In terms of diversity of staff, the business school also trails fairly substantially compared to the other professional schools. At just 8%, HBS has less minorities on staff than every other professional school besides the School of Engineering and Applied Sciences, which has 7%. And with just 1% international staff members, the school trails all schools besides the School of Divinity and the Radcliffe College, which both reported having no international staff members. For women staff members, the school fairs better with 60%, even the rate is a decrease from the 2006 rate of 66%. Four other schools at Harvard have lower percentages of women on staff with School of Engineering and Applied Sciences again having the lowest rate at 38%.

The report points out that despite Harvard’s Puritan roots and a lengthy history of closed doors, the school has most recently enrolled some of its most diverse classes — especially at the undergraduate level in Harvard College. “Alongside great ethnic and racial diversity, we have also achieved gender parity, an increased presence of international students, strong commitments to financial aid that bring us meaningful socioeconomic diversity, and ever-deepening commitments to accessibility for those with disabilities. Our community also benefits from a diversity of sexual identities, political viewpoints, and religions,” the report reads.

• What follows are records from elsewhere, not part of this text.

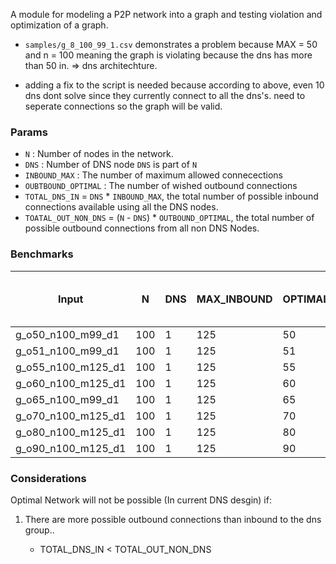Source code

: A module for modeling a P2P network into a graph and testing violation and optimization of a graph.   

* `samples/g_8_100_99_1.csv` demonstrates a problem because MAX = 50 and n = 100 
meaning the graph is violating because the dns has more than 50 in.
=> dns architechture.
 
* adding a fix to the script is needed because according to above, even 10 dns dont solve 
since they currently connect to all the dns's. 
need to seperate connections so the graph will be valid.

### Params
* `N` : Number of nodes in the network. 
* `DNS` : Number of DNS node `DNS` is part of `N`
* `INBOUND_MAX` : The number of maximum allowed connecections
* `OUBTBOUND_OPTIMAL` : The number of wished outbound connections
* `TOTAL_DNS_IN` = `DNS` * `INBOUND_MAX`, the total number of possible inbound connections available using all the DNS nodes.
* `TOATAL_OUT_NON_DNS` = (`N` - `DNS`) * `OUTBOUND_OPTIMAL`, the total number of possible outbound connections from all non DNS Nodes.

### Benchmarks 
| Input              | N   | DNS | MAX_INBOUND | OPTIMAL_OUTBOUND | Optimal? | Satisfied Nodes (Excluding DNS) | Legal State? |
|--------------------|-----|-----|-------------|------------------|----------|---------------------------------|--------------|
| g_o50_n100_m99_d1  | 100 | 1   | 125         | 50               | true     | 99/99                           | true         |
| g_o51_n100_m99_d1  | 100 | 1   | 125         | 51               | false    | 49/99                           | true         |
| g_o55_n100_m125_d1 | 100 | 1   | 125         | 55               | false    | 45/99                           | true         |
| g_o60_n100_m125_d1 | 100 | 1   | 125         | 60               | false    | 40/99                           | true         |
| g_o65_n100_m99_d1  | 100 | 1   | 125         | 65               | false    | 35/99                           | true         |
| g_o70_n100_m125_d1 | 100 | 1   | 125         | 70               | false    | 30/99                           | true         |
| g_o80_n100_m125_d1 | 100 | 1   | 125         | 80               | false    | 20/99                           | true         |
| g_o90_n100_m125_d1 | 100 | 1   | 125         | 90               | false    | 10/99                           | true         |  
### Considerations
Optimal Network will not be possible (In current DNS desgin) if:

1) There are more possible outbound connections than inbound to the dns group..

    * TOTAL_DNS_IN < TOTAL_OUT_NON_DNS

Still, the report authors admit, the university has not been as successful at increasing diversity and inclusion across all professional schools, which is essential to seeing the “intellectual fruits” of a diverse educational environment, the report reads. “To gain the benefit of diversity, Harvard must fully integrate all members of the University into academic, professional, and social contexts that support their individual flourishing and activate their potential. Excellence requires successful practices of inclusion at all levels, from the interpersonal to the organizational,” the report reads.

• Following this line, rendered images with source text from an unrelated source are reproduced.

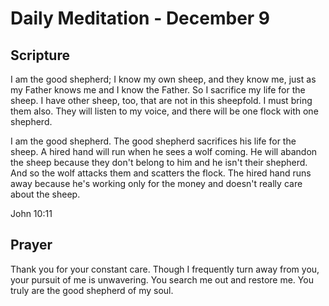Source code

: # Daily Meditation - December 9

## Scripture

I am the good shepherd; I know my own sheep, and they know me, just as my Father knows me and I know
the Father. So I sacrifice my life for the sheep. I  have other sheep, too, that are not in this
sheepfold. I must bring  them also. They will listen to my voice, and there will be one flock  with
one shepherd.

I am the good shepherd. The good shepherd sacrifices his life for the sheep. A  hired hand will run
when he sees a wolf coming. He will abandon the  sheep because they don't belong to him and he
isn't their shepherd. And  so the wolf attacks them and scatters the flock. The hired hand runs
away because he's working only for the money and doesn't really care about the sheep.


John 10:11


## Prayer

Thank you for your constant care.  Though I frequently turn away from you, your pursuit of me is 
unwavering.  You search me out and restore me.  You truly are the good shepherd of my soul.

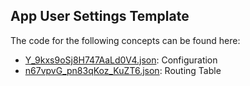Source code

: ## App User Settings Template

The code for the following concepts can be found here: 

- [Y\_9kxs9oSj8H747AaLd0V4.json](Y_9kxs9oSj8H747AaLd0V4.json): Configuration
- [n67vpvG\_pn83qKoz\_KuZT6.json](n67vpvG_pn83qKoz_KuZT6.json): Routing Table
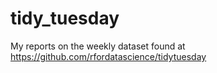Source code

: # tidy_tuesday
My reports on the weekly dataset found at https://github.com/rfordatascience/tidytuesday
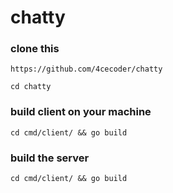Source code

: # chatty

### clone this

`https://github.com/4cecoder/chatty`

`cd chatty`

### build client on your machine 
`cd cmd/client/ && go build`

### build the server

`cd cmd/client/ && go build`

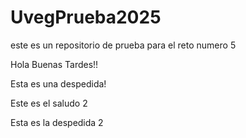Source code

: # UvegPrueba2025

este es un repositorio de prueba para el reto numero 5

Hola Buenas Tardes!!

Esta es una despedida!

Este es el saludo 2

Esta es la despedida 2
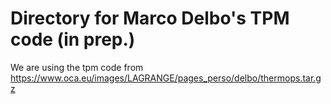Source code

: # Directory for Marco Delbo's TPM code (in prep.)
We are using the tpm code from
https://www.oca.eu/images/LAGRANGE/pages_perso/delbo/thermops.tar.gz
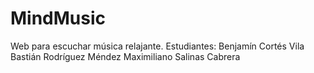 # MindMusic
Web para escuchar música relajante.
Estudiantes: 
Benjamín Cortés Vila
Bastián Rodríguez Méndez
Maximiliano Salinas Cabrera
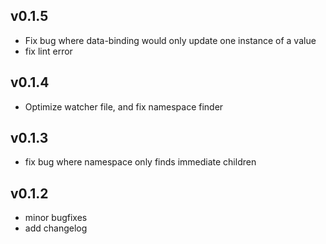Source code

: ## v0.1.5
* Fix bug where data-binding would only update one instance of a value
* fix lint error

## v0.1.4
* Optimize watcher file, and fix namespace finder

## v0.1.3
* fix bug where namespace only finds immediate children

## v0.1.2
* minor bugfixes
* add changelog
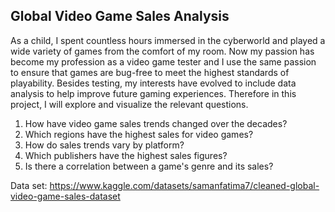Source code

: ## Global Video Game Sales Analysis
As a child, I spent countless hours immersed in the cyberworld and played a wide variety of games from the comfort of my room. Now my passion has become my profession as a video game tester and I use the same passion to ensure that games are bug-free to meet the highest standards of playability. Besides testing, my interests have evolved to include data analysis to help improve future gaming experiences. 
Therefore in this project, I will explore and visualize the relevant questions. 

1. How have video game sales trends changed over the decades?
2. Which regions have the highest sales for video games?
3. How do sales trends vary by platform?
4. Which publishers have the highest sales figures?
5. Is there a correlation between a game's genre and its sales?

Data set: https://www.kaggle.com/datasets/samanfatima7/cleaned-global-video-game-sales-dataset
<!--
**serapumut/serapumut** is a ✨ _special_ ✨ repository because its `README.md` (this file) appears on your GitHub profile.

Here are some ideas to get you started:

- 🔭 I’m currently working on ...
- 🌱 I’m currently learning ...
- 👯 I’m looking to collaborate on ...
- 🤔 I’m looking for help with ...
- 💬 Ask me about ...
- 📫 How to reach me: ...
- 😄 Pronouns: ...
- ⚡ Fun fact: ...
-->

Still, this will be a challenging journey, the report’s authors admit.

“We may not yet understand all the relevant pedagogic tools for the work of simultaneously upholding principles of academic freedom and inclusion, or how to clarify fully the distinctions between productive discomfort, pointless harm, and actual trauma, but we will find the answers only if we seek them. And we must find them, if we are to make good on the opportunity our diversity presents us to build a solid foundation for the pursuit of excellence. Our enduring commitments to discovery and creativity should themselves help us find the way forward.”